Noch vor dem 2:0-Sieg gegen St. Pauli war es Sportchef Rouven Schröder, der die Personalie Rocco Reitz auf Nachfrage ins Licht rückte – obwohl der Fokus eigentlich auf dem direkten Duell im Abstiegskampf lag. Doch nachdem RB Leipzig offensichtlich vorgeprescht ist, musste Schröder Stellung beziehen – und seine Worte lassen wenig Spielraum für Interpretationen.

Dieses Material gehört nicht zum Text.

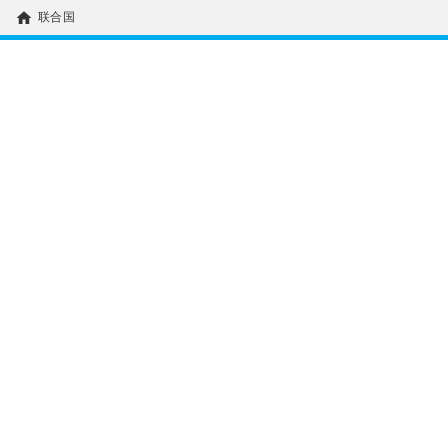
home
联合国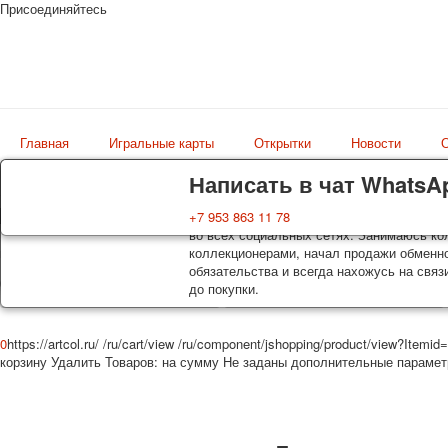
Присоединяйтесь
Главная
Игральные карты
Открытки
Новости
О
Доставка
Гарантия
Написать в чат WhatsA
Колоды, почтовые открытки тщательно уп
Вы покупаете колоды игральных карт, поч
+7 953 863 11 78
Магазин
оплаты. Исключение: репринт под заказ, 
во всех социальных сетях. Занимаюсь кол
искусство мира
осуществляется почтой России с треком 
коллекционерами, начал продажи обменно
момент покупки. По желанию покупателя
обязательства и всегда нахожусь на связ
до покупки.
0
https://artcol.ru/
/ru/cart/view
/ru/component/jshopping/product/view?Itemid
корзину
Удалить
Товаров:
на сумму
Не заданы дополнительные параме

»Rocco hat für uns einen eminent wichtigen Wert, es ist aber noch nichts entschieden«, sagte Schröder. Einen Satz später wurde er dann doch sehr konkret: »Dass Rocco im nächsten Jahr noch bei uns ist, ist sehr, sehr unwahrscheinlich. Davon kann man ausgehen, weil wir uns als Verein auch orientieren und absichern müssen.«
Transparenz statt Hinhalten
Schröder machte bereits vor dem Spiel keinen Hehl daraus, dass eine baldige Entscheidung im Sinne aller Beteiligten wäre. »Ich kann mir nicht vorstellen, dass sich das noch ewig lang hinzieht. Es ist wichtig, dass eine Entscheidung getroffen wird. Dafür stehen wir auch: transparent mit den Dingen umzugehen.« Eine gewisse Emotionalität sei dabei natürlich vorhanden – in der Kabine sei es aber kein Thema. »Totale Professionalität – das gehört zum Job dazu.«
Das klingt nach einem geordneten Abschied im Sommer, nicht nach einem hektischen Deal unter Wert oder einem erzwungenen Bruch. Schröder signalisiert damit: Wir lassen Rocco ziehen – aber wir haben bei den Bedingungen das Heft des Handelns in der Hand.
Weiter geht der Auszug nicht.